Das gleiche gilt für die erhaltenen Entgelte für Blutentnahmen für die Polizei. Auch hier liegt keine unmittelbare umsatzsteuerfreie Heilbehandlungsleistung vor. Die Blutentnahmen wurden auf polizeiliche Anforderung durchgeführt und erfolgten, um den Blut-alkoholwert zu bestimmen oder die Einnahme von Drogen festzustellen. Diese Feststellungen dienten nicht vorrangig dem Schutz des Gesundheitszustandes des Betroffenen, sondern der Beweiserhebung im Zusammenhang mit einem strafrechtlich oder öffentlich-rechtlich geführten Verfahren. Die Umsatzsteuer von 19 % auf beide Tätigkeitsentgelte musste vom Kläger nachentrichtet werden.

Vorsicht Umsatzsteuer auch bei diesen Konstellationen

Ist das Hauptziel einer ärztlichen Leistung nicht der Schutz der menschlichen Gesundheit, kommt eine Steuerbefreiung als ärztliche Heilbehandlung nicht in Betracht. Dies gilt nach der ständigen Rechtsprechung auch für folgende Tätigkeiten von selbständigen Ärzten: Erstellung nicht medizinisch inzidierter Gutachten, der Verzicht eines Chefarztes gegenüber seiner Klinik auf das ihm eingeräumte Recht zur Privatliquidation, oder die Überlassung von Behandlungsräumen und Organisation an andere selbständig tätige Ärzte.

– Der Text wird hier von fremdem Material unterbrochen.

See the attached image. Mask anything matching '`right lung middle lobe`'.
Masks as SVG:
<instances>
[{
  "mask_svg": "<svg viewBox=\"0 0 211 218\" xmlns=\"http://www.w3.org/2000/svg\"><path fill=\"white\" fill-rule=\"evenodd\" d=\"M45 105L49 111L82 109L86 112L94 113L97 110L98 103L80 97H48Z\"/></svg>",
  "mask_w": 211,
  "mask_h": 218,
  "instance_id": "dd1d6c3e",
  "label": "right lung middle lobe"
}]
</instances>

Anders wurde es seinerzeit nur aufgrund der besonderen Situation für Coronatestzentren und die freiberuflich dort tätigen Ärzte festgelegt. Steuerfrei“ nach § 4 Nr. 14 UStG waren sowohl die Abnahme von Corona-Tests durch Ärzte oder durch Angehörige ähnlicher Heilberufe, aber auch analog durch Unternehmer wie Apotheken oder Testzentren, wenn die Leistungserbringer an der Schulung nach der Coronavirus-Testverordnung teilgenommen haben. Die im Testzentrum tätigen Ärzte konnten steuerfrei mit dem Testzentrum selbst abrechnen (BMF, FAQ "Corona" (Steuern) vom 26. April 2021 und sonstige Verfügungen 2021).

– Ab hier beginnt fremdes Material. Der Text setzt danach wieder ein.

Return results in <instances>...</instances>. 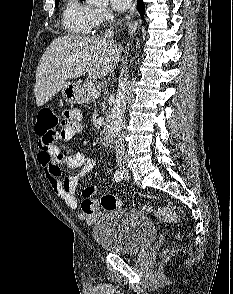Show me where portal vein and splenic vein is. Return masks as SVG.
I'll use <instances>...</instances> for the list:
<instances>
[{"instance_id":"portal-vein-and-splenic-vein-1","label":"portal vein and splenic vein","mask_w":233,"mask_h":294,"mask_svg":"<svg viewBox=\"0 0 233 294\" xmlns=\"http://www.w3.org/2000/svg\"><path fill=\"white\" fill-rule=\"evenodd\" d=\"M89 93L94 98H97L100 95L99 91L96 88H92Z\"/></svg>"}]
</instances>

Handlungsempfehlung für Vertretungsregelungen ist ein Anstellungsvertrag

Die Sozialversicherungs-Risiken einer Honorarvereinbarung für Vertretungstätigkeit bei Kollegen in deren Praxis können durch einen Antrag auf Statusfeststellung bei der DRV Bund leicht umgangen werden. Dann besteht kein Risiko, das die zahlende Praxis Jahre später bei der nächsten SV-Prüfung zur Kasse gebeten wird. Für eine ordentliche Anstellung spricht neben der meist vorliegenden Scheinselbständigkeit auch, dass der Vertreter Arbeitnehmer-Vorteile wie steuerfreie Zuschüsse zur Krankenversicherung und Altersvorsorge sowie steuerbegünstigte Zuwendungen in Anspruch nehmen kann.

Damit ist auch das beträchtliche Risiko von späteren Umsatzsteuernachzahlungen des Vertreters ausgehebelt. Denn in vielen Fällen liegt keine unmittelbare Heilbehandlung vor, die unter die Umsatzsteuerbefreiung des § 4 Nr.14 USTG fällt. Sofort 19 % Umsatzsteuer auf die Entgelte zu berechnen, ist da auch keine Lösung. Denn die zahlende Praxis hat damit eine erhebliche Mehrausgabe, die für den Zahlungsempfänger (meist ohne Abzug von nennenswerten Vorsteuern) beim Finanzamt abgeführt werden muss. Wenn möglich sollte man lieber den Anstellungsvertrag wählen.